DECISION

 

Wells Fargo & Company v. Ling Shun Shing

Claim Number:  FA0310000205699

 

PARTIES

Complainant is Wells Fargo & Company (“Complainant”) represented by Adam Lindquist Scoville of Faegre & Benson, LLP, 1700 Lincoln Street, Suite 3200, Denver, CO 80202-4004. Respondent is Ling Shun Shing, 138 Yi Xue Yuan Rd., Shangai, P.R. China 200032 (“Respondent”).

 

REGISTRAR AND DISPUTED DOMAIN NAMES

The domain names at issue are <fellsfargo.com>, <wellasfargo.com>, <wellefargo.com>, <wellfargofinancial.com>, <wellfargos.com>, <wellfsfargo.com>, <wellsafargo.com>, <wellsfarago.com>, <wellsfarego.com>, <wellsfarfgo.com>, <wellsfargol.com>, <wellsfargoretirement.com>, <wellsgfargo.com>, <wellwfargo.com> and <yourwellfargomortgage.com> (hereinafter the “disputed domain names”) registered with Iholdings.com, Inc. d/b/a Dotregistrar.com.

 

PANEL

The undersigned certifies that he or she has acted independently and impartially and to the best of his or her knowledge has no known conflict in serving as Panelist in this proceeding.

 

Tyrus R. Atkinson, Jr., as Panelist.

 

PROCEDURAL HISTORY

Complainant submitted a Complaint to the National Arbitration Forum (the "Forum") electronically on October 24, 2003; the Forum received a hard copy of the Complaint on October 27, 2003.

 

On October 29, 2003, Iholdings.com, Inc. d/b/a Dotregistrar.com confirmed by e-mail to the Forum that the disputed domain names are registered with Iholdings.com, Inc. d/b/a Dotregistrar.com and that Respondent is the current registrant of the names. Iholdings.com, Inc. d/b/a Dotregistrar.com has verified that Respondent is bound by the Iholdings.com, Inc. d/b/a Dotregistrar.com registration agreement and has thereby agreed to resolve domain-name disputes brought by third parties in accordance with ICANN's Uniform Domain Name Dispute Resolution Policy (the "Policy").
+-------+
Extract the entire domain name decision, reproducing every word and mark of the original without alteration. The lines that follow have no connection to the domain name decision.

Given entries
+-------+
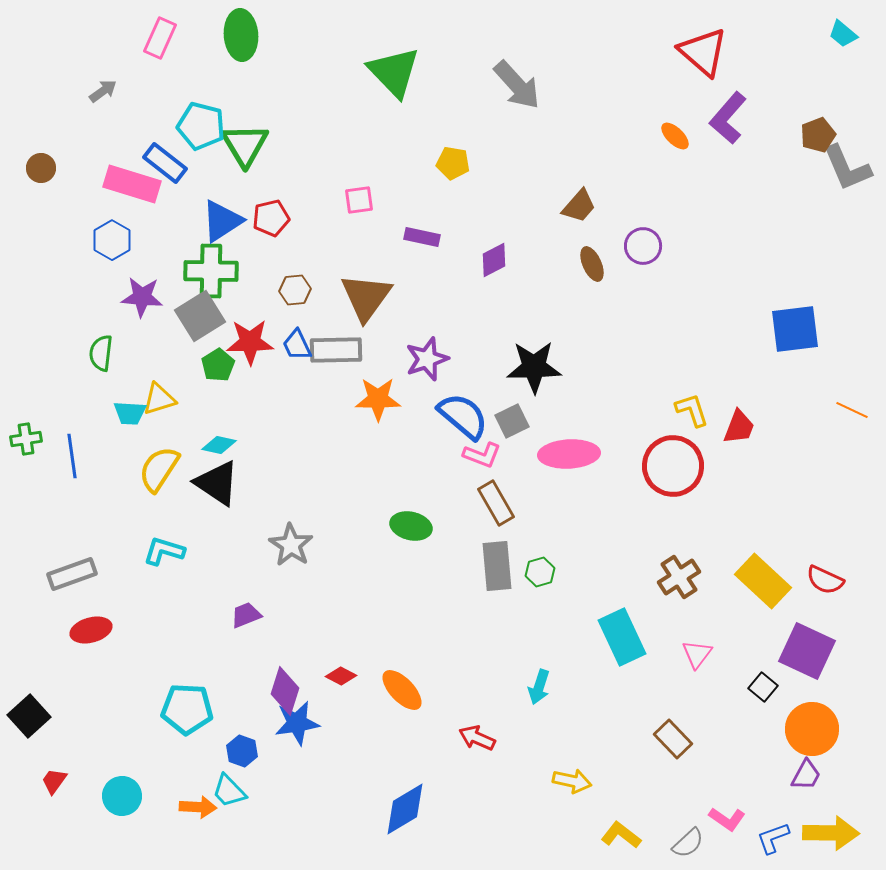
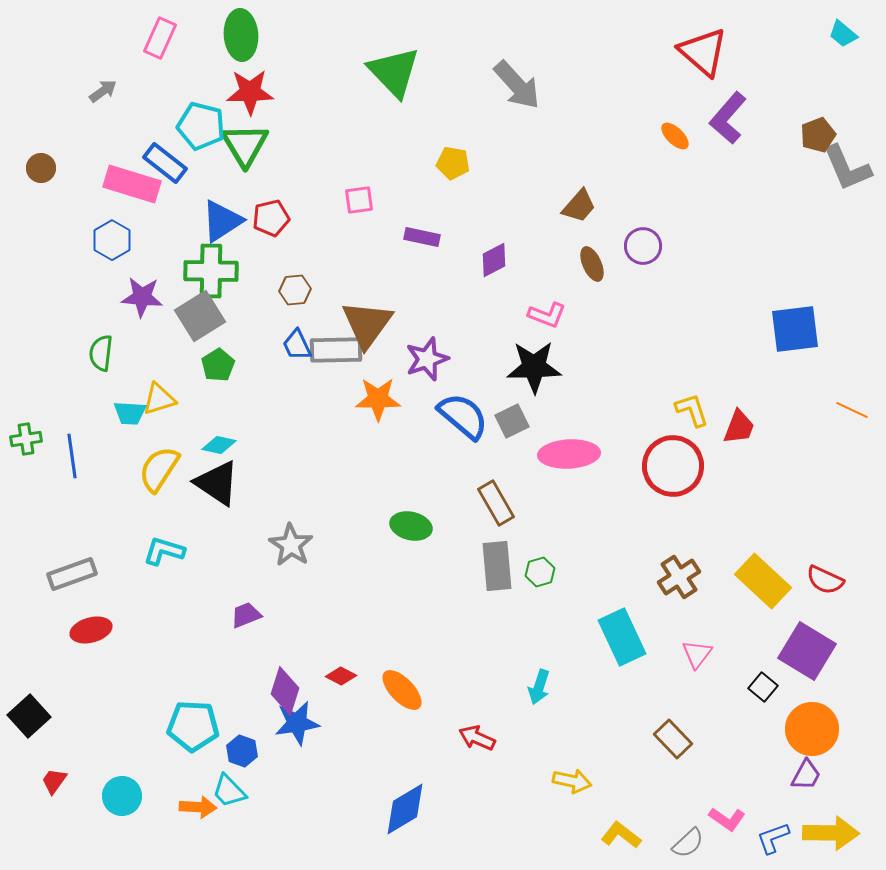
brown triangle at (366, 297): moved 1 px right, 27 px down
red star at (250, 342): moved 250 px up
pink L-shape at (482, 455): moved 65 px right, 140 px up
purple square at (807, 651): rotated 6 degrees clockwise
cyan pentagon at (187, 709): moved 6 px right, 17 px down
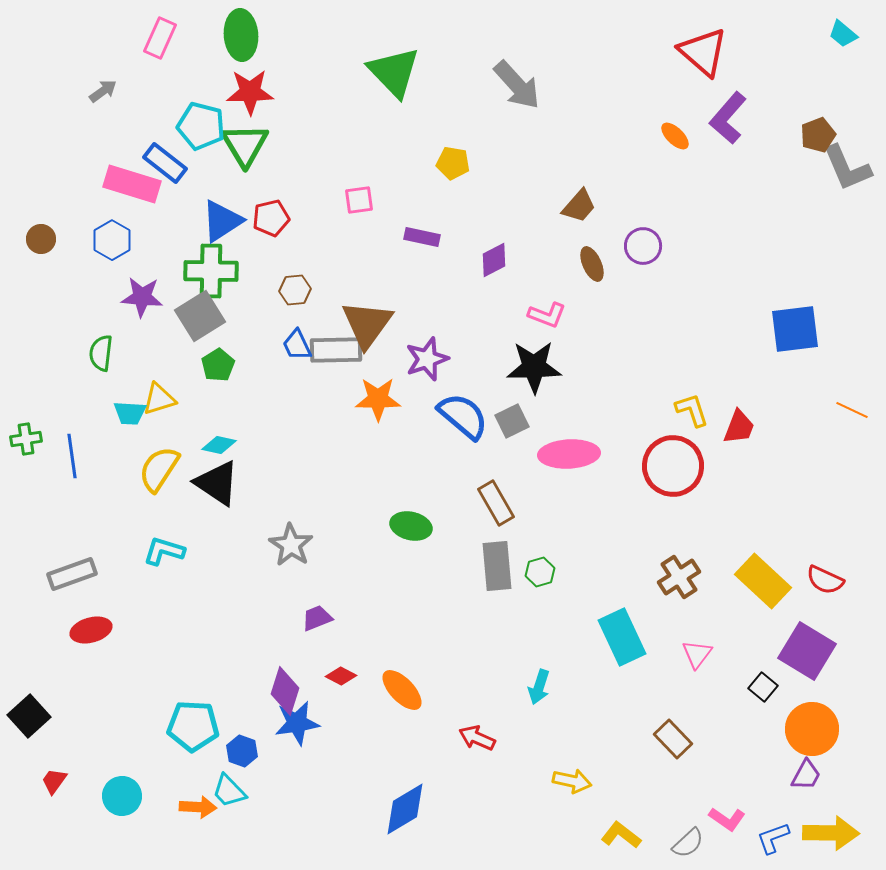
brown circle at (41, 168): moved 71 px down
purple trapezoid at (246, 615): moved 71 px right, 3 px down
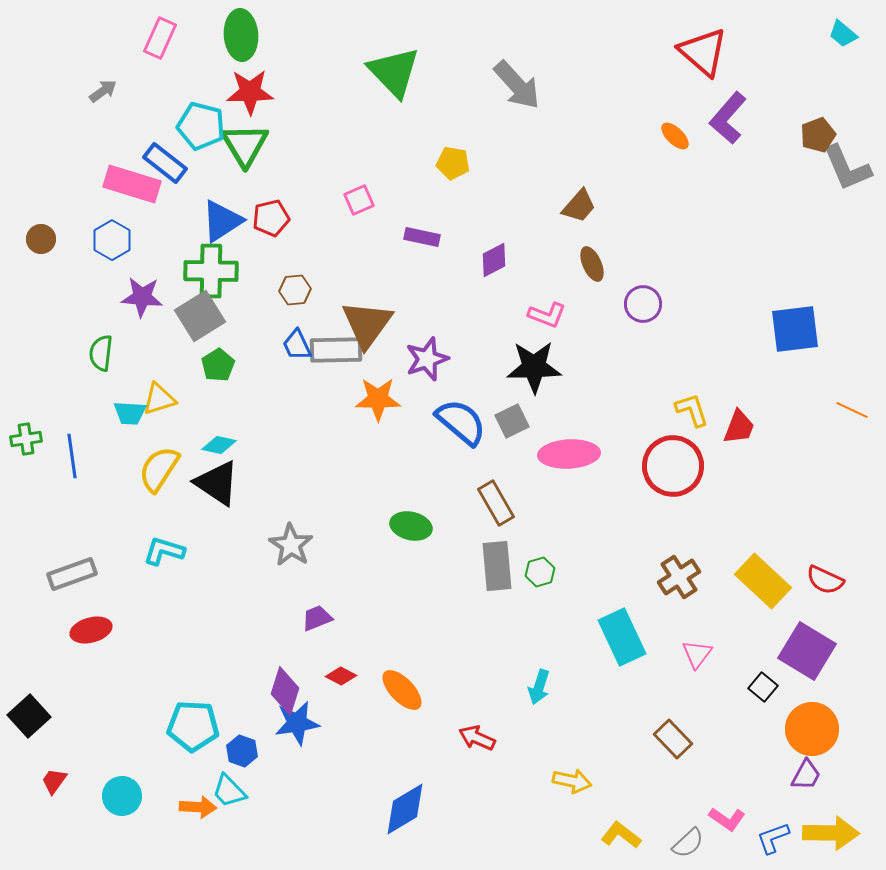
pink square at (359, 200): rotated 16 degrees counterclockwise
purple circle at (643, 246): moved 58 px down
blue semicircle at (463, 416): moved 2 px left, 6 px down
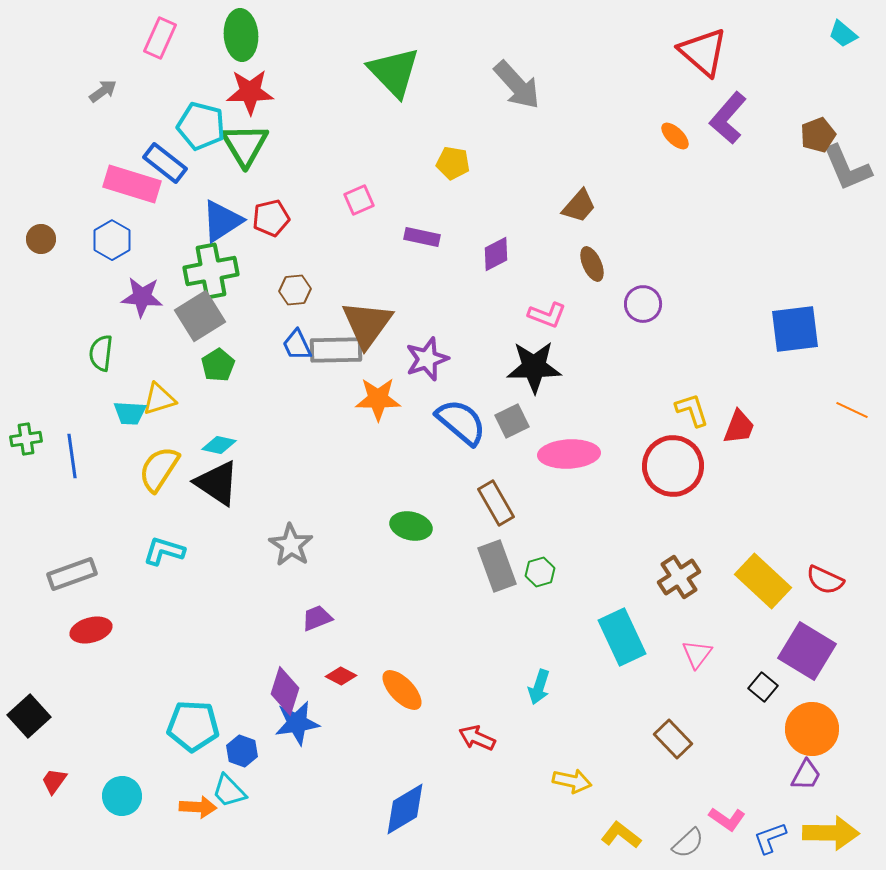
purple diamond at (494, 260): moved 2 px right, 6 px up
green cross at (211, 271): rotated 12 degrees counterclockwise
gray rectangle at (497, 566): rotated 15 degrees counterclockwise
blue L-shape at (773, 838): moved 3 px left
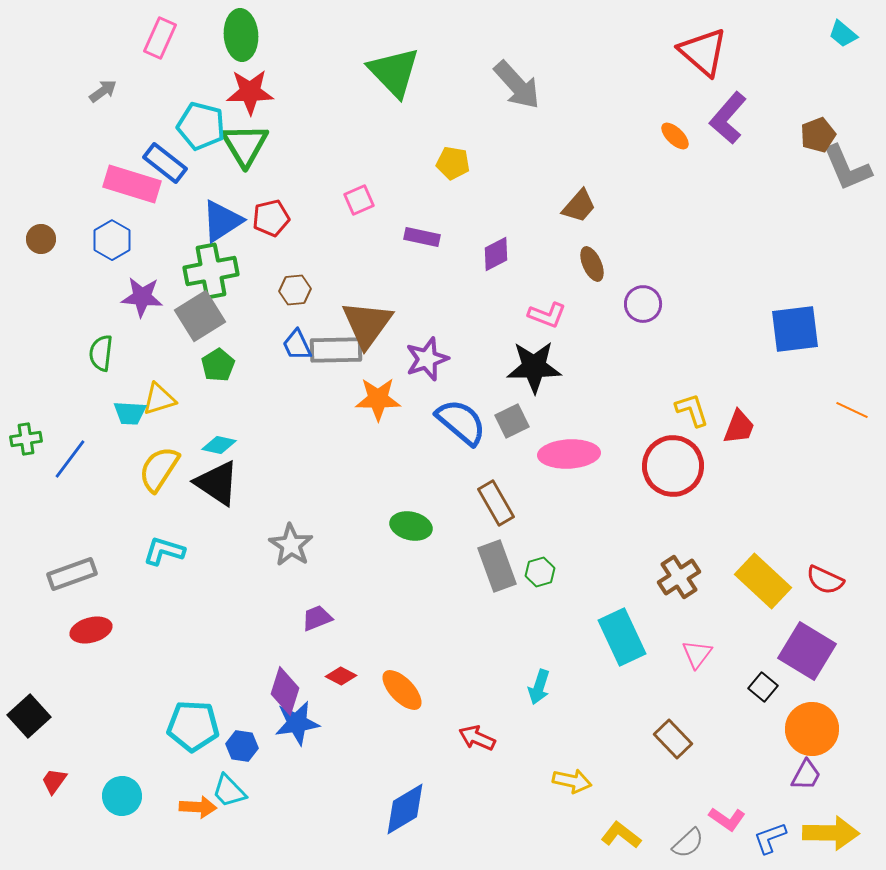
blue line at (72, 456): moved 2 px left, 3 px down; rotated 45 degrees clockwise
blue hexagon at (242, 751): moved 5 px up; rotated 12 degrees counterclockwise
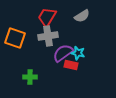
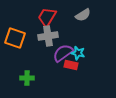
gray semicircle: moved 1 px right, 1 px up
green cross: moved 3 px left, 1 px down
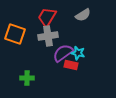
orange square: moved 4 px up
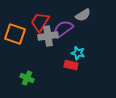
red trapezoid: moved 7 px left, 5 px down
purple semicircle: moved 24 px up
green cross: rotated 24 degrees clockwise
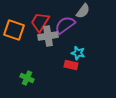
gray semicircle: moved 4 px up; rotated 21 degrees counterclockwise
purple semicircle: moved 2 px right, 4 px up
orange square: moved 1 px left, 4 px up
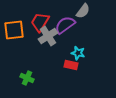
orange square: rotated 25 degrees counterclockwise
gray cross: rotated 24 degrees counterclockwise
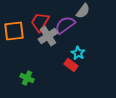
orange square: moved 1 px down
cyan star: rotated 16 degrees clockwise
red rectangle: rotated 24 degrees clockwise
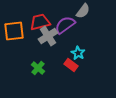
red trapezoid: rotated 45 degrees clockwise
green cross: moved 11 px right, 10 px up; rotated 16 degrees clockwise
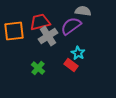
gray semicircle: rotated 119 degrees counterclockwise
purple semicircle: moved 6 px right, 1 px down
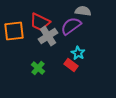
red trapezoid: rotated 140 degrees counterclockwise
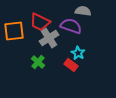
purple semicircle: rotated 55 degrees clockwise
gray cross: moved 1 px right, 2 px down
green cross: moved 6 px up
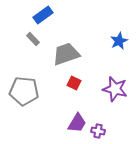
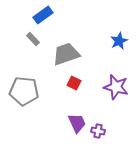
purple star: moved 1 px right, 2 px up
purple trapezoid: rotated 55 degrees counterclockwise
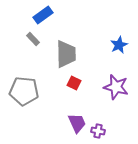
blue star: moved 4 px down
gray trapezoid: rotated 108 degrees clockwise
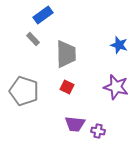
blue star: rotated 30 degrees counterclockwise
red square: moved 7 px left, 4 px down
gray pentagon: rotated 12 degrees clockwise
purple trapezoid: moved 2 px left, 1 px down; rotated 120 degrees clockwise
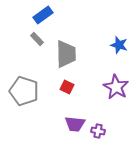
gray rectangle: moved 4 px right
purple star: rotated 15 degrees clockwise
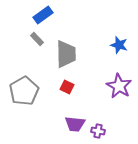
purple star: moved 3 px right, 1 px up
gray pentagon: rotated 24 degrees clockwise
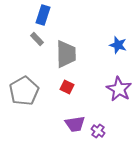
blue rectangle: rotated 36 degrees counterclockwise
blue star: moved 1 px left
purple star: moved 3 px down
purple trapezoid: rotated 15 degrees counterclockwise
purple cross: rotated 24 degrees clockwise
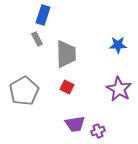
gray rectangle: rotated 16 degrees clockwise
blue star: rotated 18 degrees counterclockwise
purple cross: rotated 32 degrees clockwise
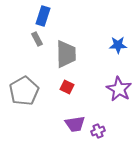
blue rectangle: moved 1 px down
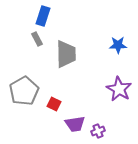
red square: moved 13 px left, 17 px down
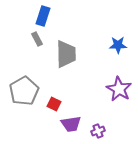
purple trapezoid: moved 4 px left
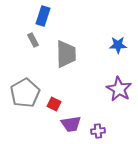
gray rectangle: moved 4 px left, 1 px down
gray pentagon: moved 1 px right, 2 px down
purple cross: rotated 16 degrees clockwise
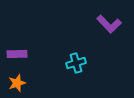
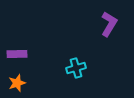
purple L-shape: rotated 105 degrees counterclockwise
cyan cross: moved 5 px down
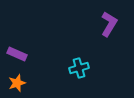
purple rectangle: rotated 24 degrees clockwise
cyan cross: moved 3 px right
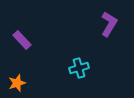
purple rectangle: moved 5 px right, 14 px up; rotated 24 degrees clockwise
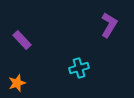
purple L-shape: moved 1 px down
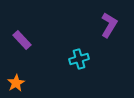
cyan cross: moved 9 px up
orange star: moved 1 px left; rotated 12 degrees counterclockwise
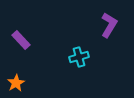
purple rectangle: moved 1 px left
cyan cross: moved 2 px up
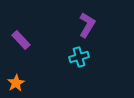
purple L-shape: moved 22 px left
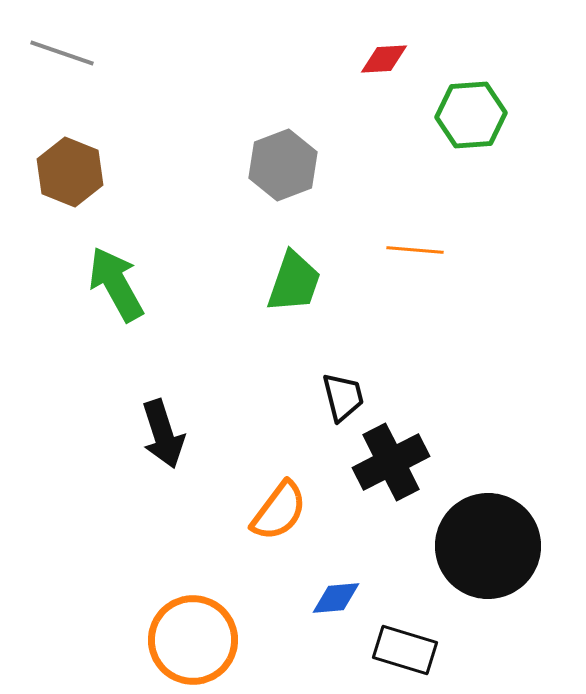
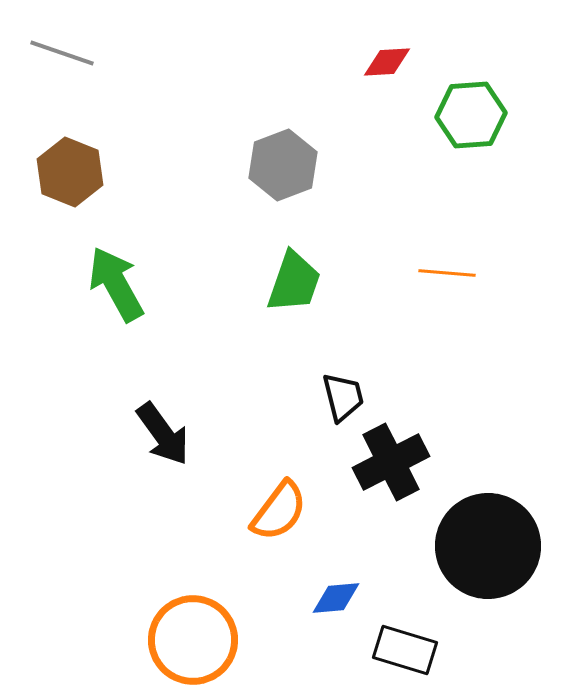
red diamond: moved 3 px right, 3 px down
orange line: moved 32 px right, 23 px down
black arrow: rotated 18 degrees counterclockwise
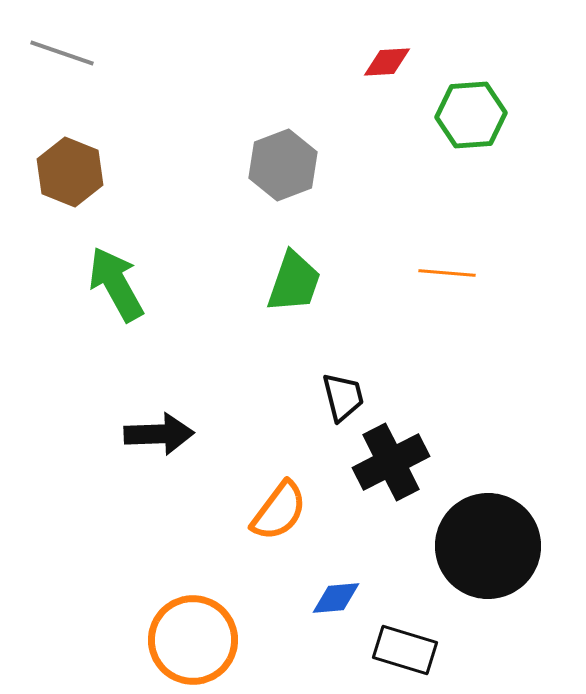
+-------+
Problem solution
DECISION

 

Wells Fargo & Company v. Ling Shun Shing

Claim Number:  FA0310000205699

 

PARTIES

Complainant is Wells Fargo & Company (“Complainant”) represented by Adam Lindquist Scoville of Faegre & Benson, LLP, 1700 Lincoln Street, Suite 3200, Denver, CO 80202-4004. Respondent is Ling Shun Shing, 138 Yi Xue Yuan Rd., Shangai, P.R. China 200032 (“Respondent”).

 

REGISTRAR AND DISPUTED DOMAIN NAMES

The domain names at issue are <fellsfargo.com>, <wellasfargo.com>, <wellefargo.com>, <wellfargofinancial.com>, <wellfargos.com>, <wellfsfargo.com>, <wellsafargo.com>, <wellsfarago.com>, <wellsfarego.com>, <wellsfarfgo.com>, <wellsfargol.com>, <wellsfargoretirement.com>, <wellsgfargo.com>, <wellwfargo.com> and <yourwellfargomortgage.com> (hereinafter the “disputed domain names”) registered with Iholdings.com, Inc. d/b/a Dotregistrar.com.

 

PANEL

The undersigned certifies that he or she has acted independently and impartially and to the best of his or her knowledge has no known conflict in serving as Panelist in this proceeding.

 

Tyrus R. Atkinson, Jr., as Panelist.

 

PROCEDURAL HISTORY

Complainant submitted a Complaint to the National Arbitration Forum (the "Forum") electronically on October 24, 2003; the Forum received a hard copy of the Complaint on October 27, 2003.

 

On October 29, 2003, Iholdings.com, Inc. d/b/a Dotregistrar.com confirmed by e-mail to the Forum that the disputed domain names are registered with Iholdings.com, Inc. d/b/a Dotregistrar.com and that Respondent is the current registrant of the names. Iholdings.com, Inc. d/b/a Dotregistrar.com has verified that Respondent is bound by the Iholdings.com, Inc. d/b/a Dotregistrar.com registration agreement and has thereby agreed to resolve domain-name disputes brought by third parties in accordance with ICANN's Uniform Domain Name Dispute Resolution Policy (the "Policy").